Task details — Reproduce, exactly and in full, only the lines below from the one containing "pinky dip: (150, 262)" through the one containing "pinky tip: (202, 282)".

Provided records —
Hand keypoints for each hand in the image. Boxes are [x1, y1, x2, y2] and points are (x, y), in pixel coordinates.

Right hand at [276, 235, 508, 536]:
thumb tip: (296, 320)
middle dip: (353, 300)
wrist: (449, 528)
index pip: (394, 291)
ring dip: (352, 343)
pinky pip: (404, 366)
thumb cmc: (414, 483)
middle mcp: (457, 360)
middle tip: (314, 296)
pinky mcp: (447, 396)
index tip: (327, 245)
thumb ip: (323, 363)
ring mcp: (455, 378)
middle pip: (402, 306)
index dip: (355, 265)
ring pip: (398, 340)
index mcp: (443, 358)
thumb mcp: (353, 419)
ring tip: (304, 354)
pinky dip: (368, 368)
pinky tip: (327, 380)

---

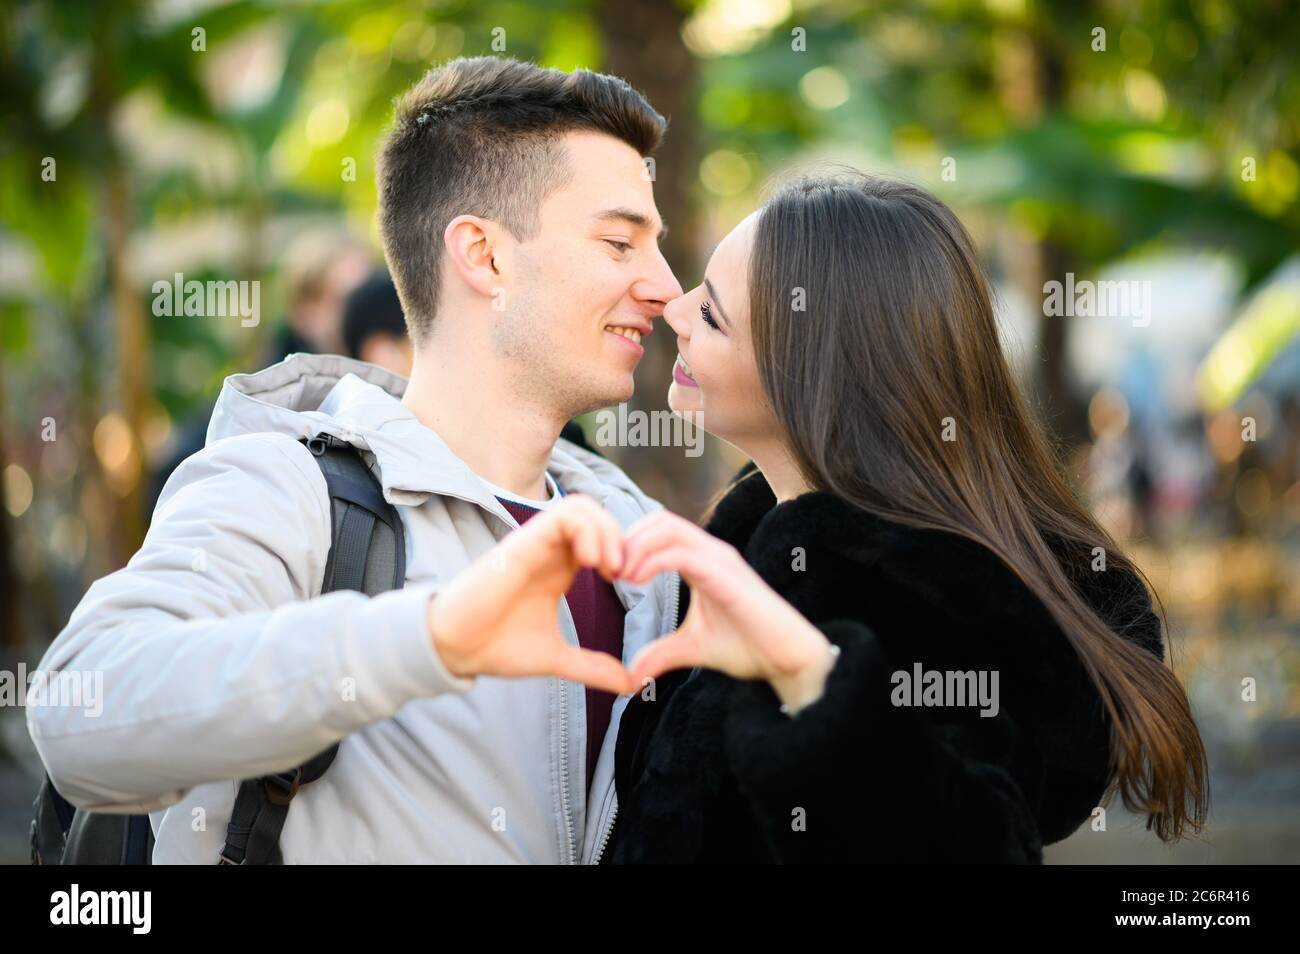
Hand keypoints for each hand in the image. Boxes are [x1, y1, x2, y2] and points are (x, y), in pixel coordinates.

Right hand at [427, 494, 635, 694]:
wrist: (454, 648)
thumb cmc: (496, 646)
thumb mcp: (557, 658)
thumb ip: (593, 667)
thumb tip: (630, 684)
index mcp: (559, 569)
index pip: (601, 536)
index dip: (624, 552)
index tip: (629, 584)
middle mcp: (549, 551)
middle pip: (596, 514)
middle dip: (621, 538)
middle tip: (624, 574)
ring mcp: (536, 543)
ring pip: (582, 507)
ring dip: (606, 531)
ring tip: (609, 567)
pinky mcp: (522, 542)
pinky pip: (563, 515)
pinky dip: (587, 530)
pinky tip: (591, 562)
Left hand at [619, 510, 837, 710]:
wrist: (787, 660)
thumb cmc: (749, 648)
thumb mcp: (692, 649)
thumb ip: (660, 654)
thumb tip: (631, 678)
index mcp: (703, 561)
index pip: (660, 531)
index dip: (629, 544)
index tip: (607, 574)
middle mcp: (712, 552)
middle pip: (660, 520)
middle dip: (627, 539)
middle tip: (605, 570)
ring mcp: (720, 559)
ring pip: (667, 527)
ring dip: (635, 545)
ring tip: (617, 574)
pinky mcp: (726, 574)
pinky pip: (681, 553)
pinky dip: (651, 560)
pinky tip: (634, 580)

--

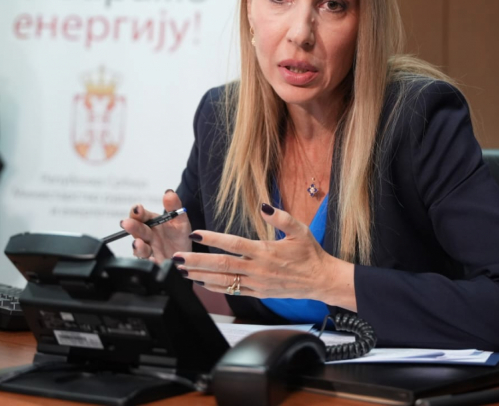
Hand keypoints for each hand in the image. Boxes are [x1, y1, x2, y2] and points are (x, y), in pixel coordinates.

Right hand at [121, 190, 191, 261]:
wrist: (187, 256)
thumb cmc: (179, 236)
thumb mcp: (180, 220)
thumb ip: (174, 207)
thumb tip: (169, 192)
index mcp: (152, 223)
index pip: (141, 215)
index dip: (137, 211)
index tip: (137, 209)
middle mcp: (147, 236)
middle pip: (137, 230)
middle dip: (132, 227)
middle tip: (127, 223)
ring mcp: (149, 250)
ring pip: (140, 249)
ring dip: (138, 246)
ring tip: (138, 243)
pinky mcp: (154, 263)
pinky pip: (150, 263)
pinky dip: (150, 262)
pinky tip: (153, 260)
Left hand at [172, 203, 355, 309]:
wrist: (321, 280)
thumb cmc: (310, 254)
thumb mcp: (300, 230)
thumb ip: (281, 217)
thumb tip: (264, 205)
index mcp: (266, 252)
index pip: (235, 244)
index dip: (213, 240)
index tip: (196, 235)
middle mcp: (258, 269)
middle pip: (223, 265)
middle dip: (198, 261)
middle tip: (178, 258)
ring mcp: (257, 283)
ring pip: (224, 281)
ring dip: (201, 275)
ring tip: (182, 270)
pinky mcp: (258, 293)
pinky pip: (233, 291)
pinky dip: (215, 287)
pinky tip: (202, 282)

Response to the task —
pinky dip: (150, 262)
pinky tip: (153, 260)
Left hand at [172, 203, 355, 309]:
wrist: (321, 280)
thumb cmc: (310, 254)
thumb mcp: (300, 230)
thumb ip: (281, 217)
thumb tip: (264, 205)
index mcp: (266, 252)
index pip: (235, 244)
index dip: (213, 240)
index tip: (196, 235)
middle mcp: (258, 269)
middle pip: (223, 265)
middle dip: (198, 261)
middle tip: (178, 258)
ring mcp: (257, 283)
ring pip: (224, 281)
ring dip: (201, 275)
ring tip: (182, 270)
pinky mcp: (258, 293)
pinky pip: (233, 291)
pinky dip: (215, 287)
pinky tip: (202, 282)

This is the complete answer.